[Extracted records]
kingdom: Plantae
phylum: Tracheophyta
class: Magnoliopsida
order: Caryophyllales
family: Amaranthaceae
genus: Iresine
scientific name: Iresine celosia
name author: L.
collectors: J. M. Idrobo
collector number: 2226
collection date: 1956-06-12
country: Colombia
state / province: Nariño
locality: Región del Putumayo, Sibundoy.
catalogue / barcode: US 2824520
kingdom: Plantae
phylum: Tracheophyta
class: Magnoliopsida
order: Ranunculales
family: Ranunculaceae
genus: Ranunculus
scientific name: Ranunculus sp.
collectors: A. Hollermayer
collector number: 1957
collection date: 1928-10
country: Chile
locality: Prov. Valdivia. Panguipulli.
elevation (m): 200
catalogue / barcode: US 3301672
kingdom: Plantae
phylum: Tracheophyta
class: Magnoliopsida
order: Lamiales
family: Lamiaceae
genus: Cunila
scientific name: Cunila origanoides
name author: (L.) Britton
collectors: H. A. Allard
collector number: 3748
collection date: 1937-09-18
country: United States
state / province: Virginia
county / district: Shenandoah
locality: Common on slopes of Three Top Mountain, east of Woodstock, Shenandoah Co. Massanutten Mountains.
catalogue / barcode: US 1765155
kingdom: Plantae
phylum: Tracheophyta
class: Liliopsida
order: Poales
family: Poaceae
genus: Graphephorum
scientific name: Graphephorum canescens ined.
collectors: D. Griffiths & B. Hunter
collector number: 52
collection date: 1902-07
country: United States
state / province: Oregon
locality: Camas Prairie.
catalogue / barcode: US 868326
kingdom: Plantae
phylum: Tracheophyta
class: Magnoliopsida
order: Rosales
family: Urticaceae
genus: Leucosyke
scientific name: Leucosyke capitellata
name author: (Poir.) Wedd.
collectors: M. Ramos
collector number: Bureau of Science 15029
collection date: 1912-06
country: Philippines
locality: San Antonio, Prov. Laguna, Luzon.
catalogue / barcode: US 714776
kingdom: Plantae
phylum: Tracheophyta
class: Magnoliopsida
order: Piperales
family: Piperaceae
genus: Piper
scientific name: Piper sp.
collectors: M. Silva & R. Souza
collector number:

_Challenge_:
Express the plant specimen catalog listing above as a JSON list of strings, with one string per line and blank lines omitted.

_Exercise response_:
[
  "kingdom: Plantae",
  "phylum: Tracheophyta",
  "class: Magnoliopsida",
  "order: Caryophyllales",
  "family: Amaranthaceae",
  "genus: Iresine",
  "scientific name: Iresine celosia",
  "name author: L.",
  "collectors: J. M. Idrobo",
  "collector number: 2226",
  "collection date: 1956-06-12",
  "country: Colombia",
  "state / province: Nariño",
  "locality: Región del Putumayo, Sibundoy.",
  "catalogue / barcode: US 2824520",
  "kingdom: Plantae",
  "phylum: Tracheophyta",
  "class: Magnoliopsida",
  "order: Ranunculales",
  "family: Ranunculaceae",
  "genus: Ranunculus",
  "scientific name: Ranunculus sp.",
  "collectors: A. Hollermayer",
  "collector number: 1957",
  "collection date: 1928-10",
  "country: Chile",
  "locality: Prov. Valdivia. Panguipulli.",
  "elevation (m): 200",
  "catalogue / barcode: US 3301672",
  "kingdom: Plantae",
  "phylum: Tracheophyta",
  "class: Magnoliopsida",
  "order: Lamiales",
  "family: Lamiaceae",
  "genus: Cunila",
  "scientific name: Cunila origanoides",
  "name author: (L.) Britton",
  "collectors: H. A. Allard",
  "collector number: 3748",
  "collection date: 1937-09-18",
  "country: United States",
  "state / province: Virginia",
  "county / district: Shenandoah",
  "locality: Common on slopes of Three Top Mountain, east of Woodstock, Shenandoah Co. Massanutten Mountains.",
  "catalogue / barcode: US 1765155",
  "kingdom: Plantae",
  "phylum: Tracheophyta",
  "class: Liliopsida",
  "order: Poales",
  "family: Poaceae",
  "genus: Graphephorum",
  "scientific name: Graphephorum canescens ined.",
  "collectors: D. Griffiths & B. Hunter",
  "collector number: 52",
  "collection date: 1902-07",
  "country: United States",
  "state / province: Oregon",
  "locality: Camas Prairie.",
  "catalogue / barcode: US 868326",
  "kingdom: Plantae",
  "phylum: Tracheophyta",
  "class: Magnoliopsida",
  "order: Rosales",
  "family: Urticaceae",
  "genus: Leucosyke",
  "scientific name: Leucosyke capitellata",
  "name author: (Poir.) Wedd.",
  "collectors: M. Ramos",
  "collector number: Bureau of Science 15029",
  "collection date: 1912-06",
  "country: Philippines",
  "locality: San Antonio, Prov. Laguna, Luzon.",
  "catalogue / barcode: US 714776",
  "kingdom: Plantae",
  "phylum: Tracheophyta",
  "class: Magnoliopsida",
  "order: Piperales",
  "family: Piperaceae",
  "genus: Piper",
  "scientific name: Piper sp.",
  "collectors: M. Silva & R. Souza",
  "collector number:"
]